Dear Hippolyte,
1) Pigs can fly.
2) This statement is false.
Both of the above statements have something wrong with them. For statement 1, one would need knowledge of pigs to know that the statement is false. For statement 2, there is no need for external information; the knowledge of logic is all that is needed. If one did not know "logic" then how could the flaw with statement 2 and logic itself be explained? One would need to step outside of logic to explain the nature of logic. Languages as we know them (yes, even the communicates of animals) have logic, so we might not know a way to communicate with a being that did not possess logic. "Logic" seems to be hard-wired by evolution into our language center well before we became human because in evolution nothing so useful and complete language just appears.
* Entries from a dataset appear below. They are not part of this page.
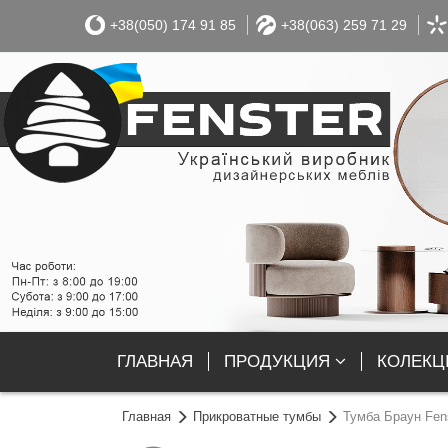
+38(050) 174 91 85
+38(063) 259 71 29
ГЛАВНАЯ
ПРОДУКЦИЯ
КОЛЕКЦІ
Главная
Прикроватные тумбы
Тумба Браун Fen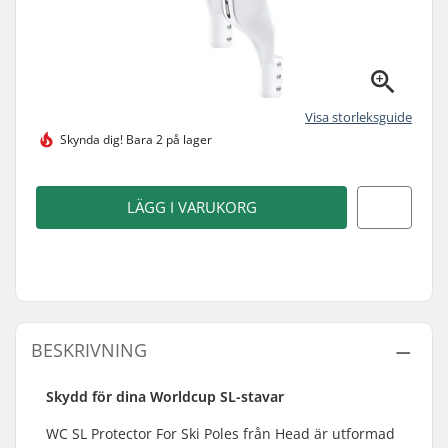
Visa storleksguide
Skynda dig!
Bara 2 på lager
LÄGG I VARUKORG
BESKRIVNING
Skydd för dina Worldcup SL-stavar
WC SL Protector For Ski Poles från Head är utformad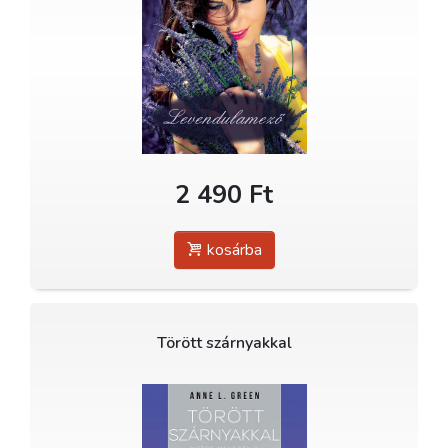
2 490 Ft
kosárba
Törött szárnyakkal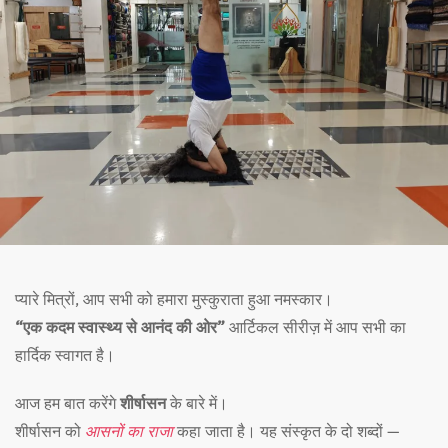
प्यारे मित्रों, आप सभी को हमारा मुस्कुराता हुआ नमस्कार।
“एक कदम स्वास्थ्य से आनंद की ओर”
आर्टिकल सीरीज़ में आप सभी का
हार्दिक स्वागत है।
आज हम बात करेंगे
शीर्षासन
के बारे में।
शीर्षासन को
आसनों का राजा
कहा जाता है। यह संस्कृत के दो शब्दों —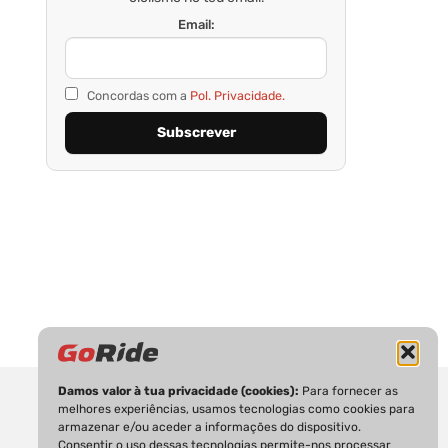
Email:
Concordas com a
Pol. Privacidade.
Damos valor à tua privacidade (cookies):
Para fornecer as
melhores experiências, usamos tecnologias como cookies para
armazenar e/ou aceder a informações do dispositivo.
Consentir o uso dessas tecnologias permite-nos processar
Time is the problem with Quantum Theory. We live in the structure of time, so thinking outside of that structure is difficult. What if time was a function of entropy? The problem with entropy is that it is a collective state. A lone electron does not have a temperature or entropy state. We need an ensemble of atoms to define a state of entropy, which would define the "state" of time. Time ends up being the non-local of space-time. Going forward and back in time is possible and common at the quantum scale (I like to say "undefined" in space-time), but going "back" in macroscopic entropy is not possible. A positron could be considered an electron going backwards in time. A human-size time machine has entropy and must interact with the rest of the Universe to lower its entropy. Thermal dynamics is not reversible, while Quantum mechanics is fully reversible. An electron could kill its grandfather in childhood, but your grandfather is safe from that fate.